The antidote to ego control is doing the opposite, which is not taking things personally. In addition, by letting go of all the masks society and culture gave us and the ones we manufacture, we allow ourselves to become who we really are. Not taking things personally and removing our masks can be challenging, but they are powerful ways to establish mental welfare and healthy relationships. Here are some strategies to help you avoid taking things personally and be more authentic:

  • Separate facts from interpretations. When something takes place that upsets you, distinguish between the facts of the event and the judgment you have about the situation. Reevaluate your assumptions and interpretations and ask yourself, Is what you think true? Is there concrete evidence that supports your analysis? Is it possible that you are missing the point?
  • Focus on your self-worth. Having a sense of self-worth means that you value yourself and that you are worthy. As such, avoid judging yourself harshly or having a low opinion of yourself; don’t focus on your mistakes and shortcomings but, rather, focus on your abilities and strengths.
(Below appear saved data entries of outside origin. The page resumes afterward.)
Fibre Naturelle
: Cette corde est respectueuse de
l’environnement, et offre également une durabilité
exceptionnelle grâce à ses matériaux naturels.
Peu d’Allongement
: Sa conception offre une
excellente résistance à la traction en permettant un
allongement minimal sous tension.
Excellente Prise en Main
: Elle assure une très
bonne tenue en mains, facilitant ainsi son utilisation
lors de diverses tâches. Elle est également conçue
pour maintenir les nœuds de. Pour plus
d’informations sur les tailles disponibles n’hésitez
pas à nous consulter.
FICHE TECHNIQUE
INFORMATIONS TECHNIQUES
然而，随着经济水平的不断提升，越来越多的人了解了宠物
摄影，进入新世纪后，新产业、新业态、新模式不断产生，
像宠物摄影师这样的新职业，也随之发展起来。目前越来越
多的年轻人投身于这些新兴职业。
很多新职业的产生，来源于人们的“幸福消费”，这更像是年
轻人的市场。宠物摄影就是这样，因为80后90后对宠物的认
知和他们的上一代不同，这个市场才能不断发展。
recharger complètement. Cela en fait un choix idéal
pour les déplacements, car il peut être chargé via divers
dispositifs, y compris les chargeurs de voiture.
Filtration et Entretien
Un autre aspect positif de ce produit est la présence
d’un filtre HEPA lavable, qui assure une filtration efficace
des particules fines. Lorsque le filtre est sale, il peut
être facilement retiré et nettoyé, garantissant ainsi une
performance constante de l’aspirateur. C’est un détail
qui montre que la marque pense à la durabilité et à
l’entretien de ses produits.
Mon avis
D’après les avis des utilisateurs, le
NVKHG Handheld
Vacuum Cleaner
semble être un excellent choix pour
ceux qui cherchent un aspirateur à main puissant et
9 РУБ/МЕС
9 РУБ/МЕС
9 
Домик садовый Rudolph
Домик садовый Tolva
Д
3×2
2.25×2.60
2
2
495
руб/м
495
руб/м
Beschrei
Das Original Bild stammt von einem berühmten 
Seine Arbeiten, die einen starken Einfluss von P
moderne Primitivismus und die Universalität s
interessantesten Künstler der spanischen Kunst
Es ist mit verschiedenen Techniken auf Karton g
Also, remind yourself of your positive qualities and values.
  • Identify your triggers. Be aware of situations or issues that tend to trigger your ego and create uncomfortable feelings. Recognizing your triggers and understanding their roots can help you prepare yourself mentally and emotionally to respond more calmly and wisely to the triggering situation.
  • Mind your own “business." The way that others behave toward you is their own business. The way you feel and behave is your business and your responsibility. This attitude can help you depersonalize the situation and avoid assuming that everything is about you.
  • Practice meditation. Meditation can help develop awareness of the ego and its impact on thoughts, emotions, and behavior. By observing the ego without judgment, we can gain awareness of its patterns and tendencies, allowing for larger options in choosing how to respond to situations.
  • Avoid comparison. The more we compare ourselves to others, the worse we feel about ourselves. To mitigate the negative effects of comparison, it's important to cultivate self-awareness, personal responsibility, and proactivity. Once we take our focus off others and put it back on ourselves, we start to turn things around with our lives.
  • Remove your masks. Removing a mask requires you first to become aware that you are wearing one/many. After you become aware of it, understand why you are wearing the mask and how it serves you. Then, you can gradually remove the armor or mask you wear to become more vulnerable. With time, your uneasiness or hurt will diminish, bringing you closer to your authentic self.
  • Give and be generous. When we make a positive contribution to those around us, we make a difference that allows us to connect to something bigger than ourselves. Being generous and giving to others provides a sense of self-value. It also promotes greater meaning and fulfillment.
  • Cultivate compassion. Acting with care is to embody kindness, compassion, and gentleness. Caring actions flow naturally when we cultivate compassion for others, and compassion for others is built on a foundation of compassion for ourselves. This, in turn, builds greater humility and self-worth.
  • Live in the present. Practice mindfulness and stay in the present moment. These practices move you away from the losses of the past and the worry of the future. To be present is to be mindful of what is going on here and now—to fully immerse yourself in the river of experience.
  • Promote a growth mindset. People who have a growth mindset embrace challenges and see “failures” as opportunities for learning. They believe that even if they struggle, their abilities aren’t set in stone. They can help loosen the grip of ego-based identity and attachments and know that, with work, they can improve.

Understanding the impact of a self-centered view gives you a new way to work with your ego and negative emotions. Once you recognize how the ego can hinder your well-being, you can become less self-centered. You can act with humility and kindness. You can give to others, show gratitude, and practice sending thoughts of goodwill to friends, strangers, and the difficult people in your life. As you do so, your self-referential thoughts take a back seat, allowing you to experience a greater level of peace and happiness.